И такой гладкостью и свежестью светился тогда — без единой морщинки, без единой заботы — материнский покатый лоб, что Вера вырывала из маленькой книжки матовый листик пудреной бумаги и вытирала ей лицо, чтобы не так смешно блестело.
Обнимались они обыкновенно в креслах, в спальне. Двоилось сердце между любовью ко всему миру и любовью к матери. Обыкновенно это бывало между вечером и ночью — и право неважно было, как люди называли этот час. Там, в окне, напротив, горела люстра — как каждый вечер, у Сама в классной на окне висел матерчатый петух — знак, что Сам дома. Отец читал в столовой. Дедушка иногда тащился к ним и молча сидел, смотрел на них и вздыхал, совсем старый, подорванный болезнью.
— Дедушка, — кричали ему в ухо (все звали его так, даже Настя), — что сегодня болит?
И он, улыбаясь, показывал то на неживые свои ноги, то на ревматические руки. Вера всегда ждала от него чего-то неожиданного — Бог весть почему! Однажды дедушка улыбнулся своей обычной улыбкой, да так и остался месяца на два — неподвижный, немой, с перекошенным ртом. Потом опять поднялся на свои скрипучие, отекшие ноги и пошел бродить. И все это — и смерть, которая вот-вот должна была дедушку осилить, — ничуть не казалось Вере ни мрачным, ни страшным: она считала это таким же естественным, как то, что сама она здорова, живет и будет жить долго.
Долго. То есть почти вечно. Снег, который она слизывала с обшлага, был пресен, как просфора, но солнце, в день неожиданно очень, очень длинный и светлый, жгуче растопило его. Оно топит все, топит город; веет ветром с моря; чавкает улица; слетает в воздух капель, и вот уже набухает Таврический сад водой, листвой, щебетом, и на мостках пахнет Фонтанкою, плесенью, Сам уверяет Венецией.

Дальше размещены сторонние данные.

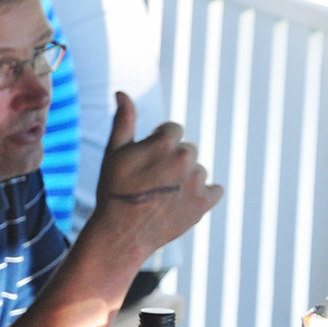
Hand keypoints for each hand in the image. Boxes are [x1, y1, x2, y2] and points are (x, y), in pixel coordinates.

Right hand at [90, 92, 222, 258]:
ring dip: (185, 179)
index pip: (173, 130)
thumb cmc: (114, 190)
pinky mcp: (206, 202)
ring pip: (198, 170)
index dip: (157, 144)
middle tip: (152, 182)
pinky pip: (214, 190)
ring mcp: (198, 181)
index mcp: (165, 142)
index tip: (144, 162)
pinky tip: (180, 203)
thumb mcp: (113, 152)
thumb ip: (123, 120)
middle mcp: (186, 158)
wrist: (121, 234)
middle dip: (173, 161)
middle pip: (187, 150)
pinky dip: (201, 195)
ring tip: (163, 196)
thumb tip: (121, 92)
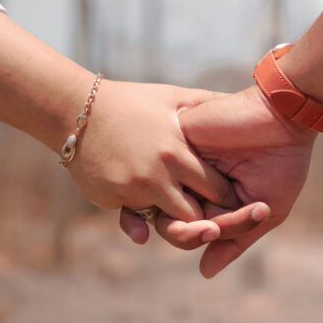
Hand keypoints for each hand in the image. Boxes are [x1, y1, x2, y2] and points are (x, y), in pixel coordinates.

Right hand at [69, 81, 241, 232]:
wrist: (77, 110)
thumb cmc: (133, 102)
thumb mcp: (174, 98)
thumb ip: (209, 102)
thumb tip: (246, 100)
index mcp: (177, 153)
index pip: (216, 189)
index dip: (228, 197)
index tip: (237, 200)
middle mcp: (156, 177)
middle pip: (194, 216)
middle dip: (207, 220)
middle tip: (217, 220)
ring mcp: (132, 191)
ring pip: (167, 224)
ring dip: (176, 221)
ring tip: (186, 216)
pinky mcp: (111, 200)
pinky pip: (135, 221)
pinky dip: (142, 220)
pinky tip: (147, 216)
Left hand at [121, 85, 315, 276]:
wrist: (285, 119)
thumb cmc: (282, 164)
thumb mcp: (264, 211)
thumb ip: (234, 240)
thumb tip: (205, 273)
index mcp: (210, 200)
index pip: (188, 231)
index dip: (197, 239)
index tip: (217, 233)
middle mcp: (191, 183)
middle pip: (168, 223)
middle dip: (189, 235)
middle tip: (214, 229)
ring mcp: (182, 163)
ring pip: (162, 202)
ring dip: (186, 220)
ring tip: (212, 218)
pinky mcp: (177, 141)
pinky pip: (164, 174)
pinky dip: (184, 190)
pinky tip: (206, 189)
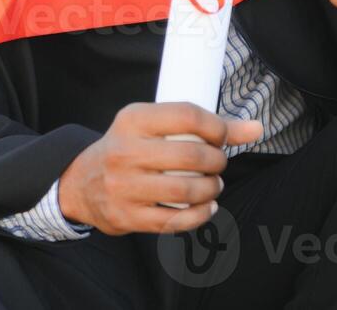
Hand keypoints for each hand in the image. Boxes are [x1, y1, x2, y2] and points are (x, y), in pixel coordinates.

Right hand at [58, 102, 260, 235]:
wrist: (81, 183)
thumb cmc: (128, 149)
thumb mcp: (152, 126)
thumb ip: (202, 126)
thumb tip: (256, 128)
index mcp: (132, 120)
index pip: (186, 115)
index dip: (216, 127)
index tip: (222, 136)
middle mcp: (125, 152)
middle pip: (192, 156)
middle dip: (218, 161)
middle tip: (218, 163)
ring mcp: (125, 187)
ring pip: (187, 191)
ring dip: (212, 189)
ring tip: (213, 185)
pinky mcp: (127, 217)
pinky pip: (176, 221)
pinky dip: (201, 215)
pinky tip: (206, 207)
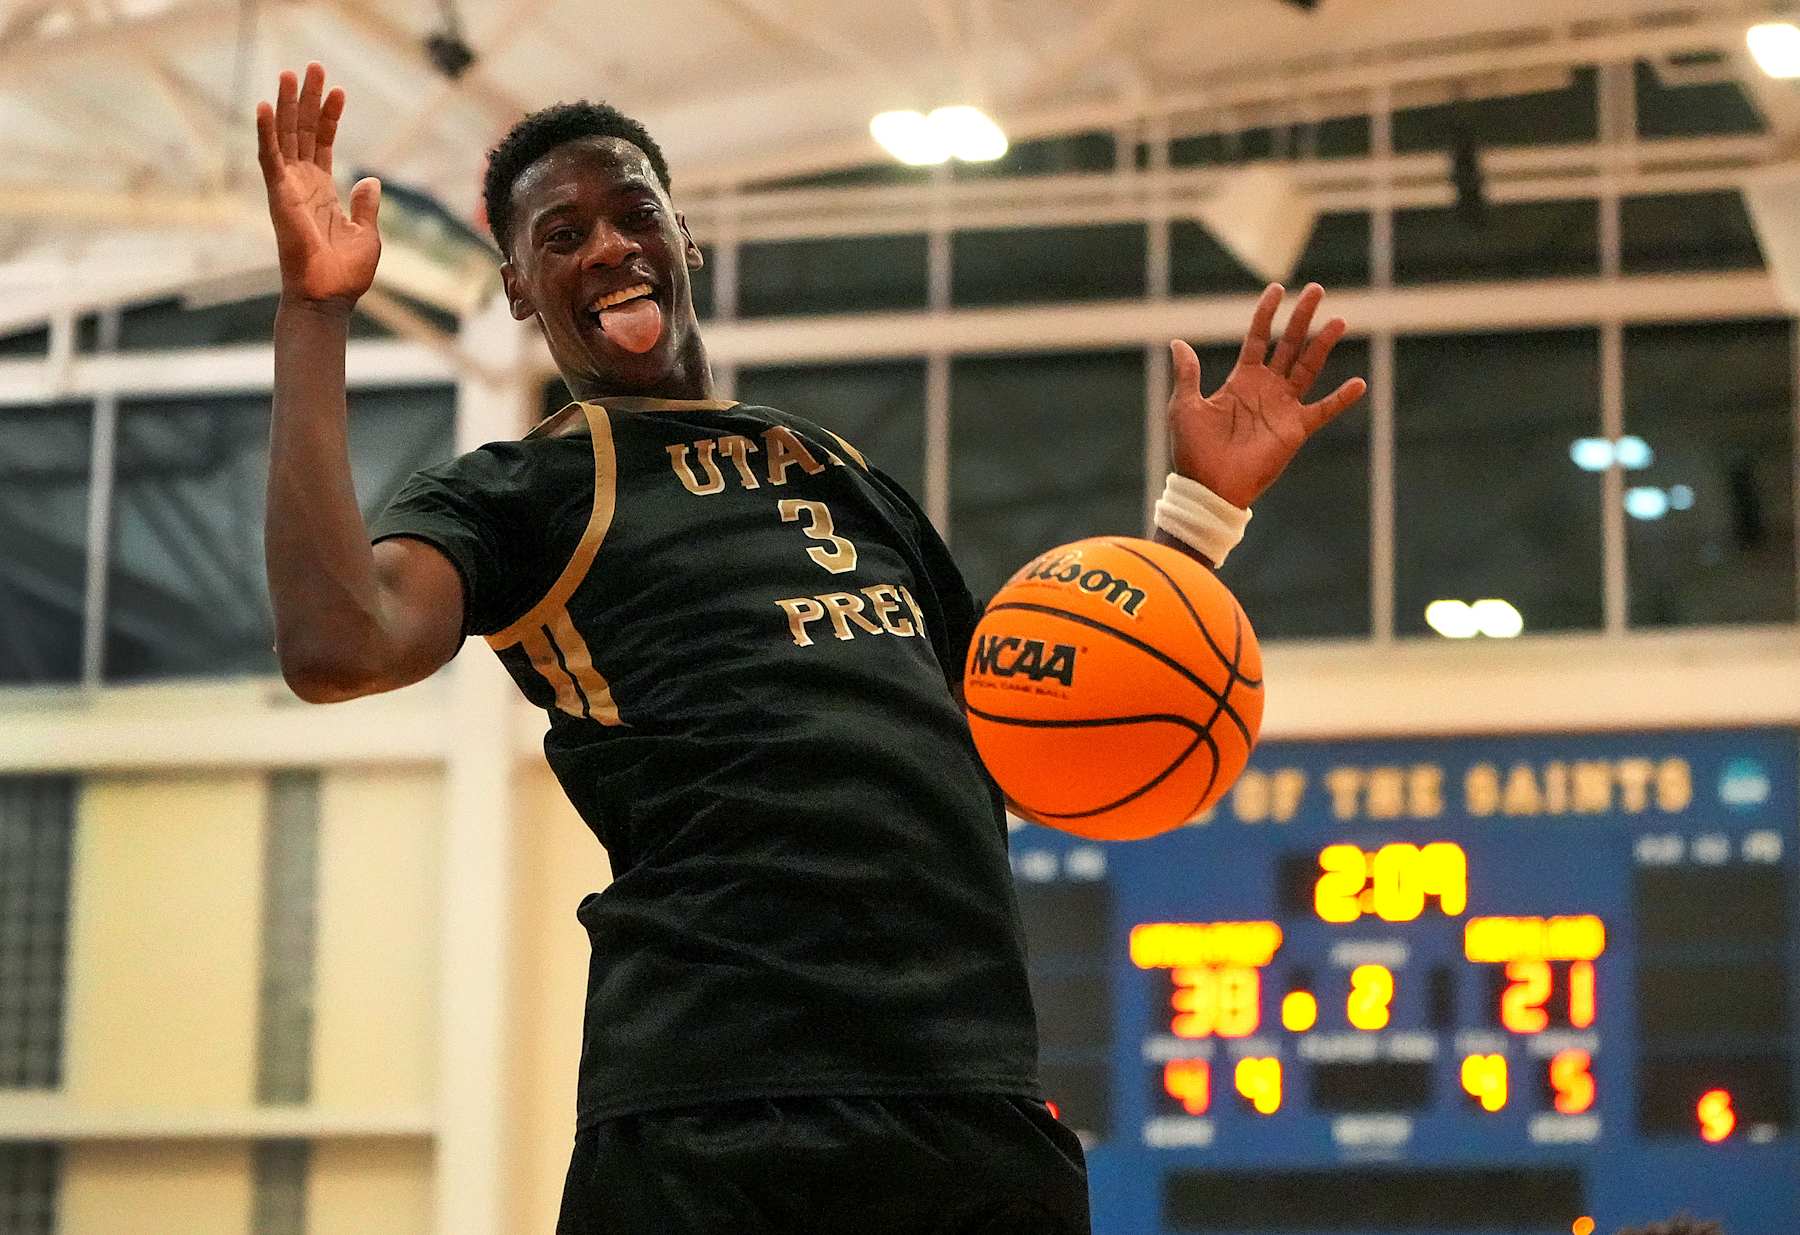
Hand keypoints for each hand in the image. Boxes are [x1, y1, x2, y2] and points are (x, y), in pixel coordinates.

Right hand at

Это — весна.
Сам был в Венеции, он был в Ницце, в Биарице, в Швейцарии: папа любит Италию, мама — Тироль, Полине нравится Франция. Но он забывал звучные, нарядные названия, где было столько и помнил то запахи, то погоду, то музыку: знаменитого скрипача в коротеньких штанишках (Париж), симфонические концерты (Вена); или еще свою болезнь — тяжкое следствие детской кори, которая пол-зимы продержала его с матерью в Берлине.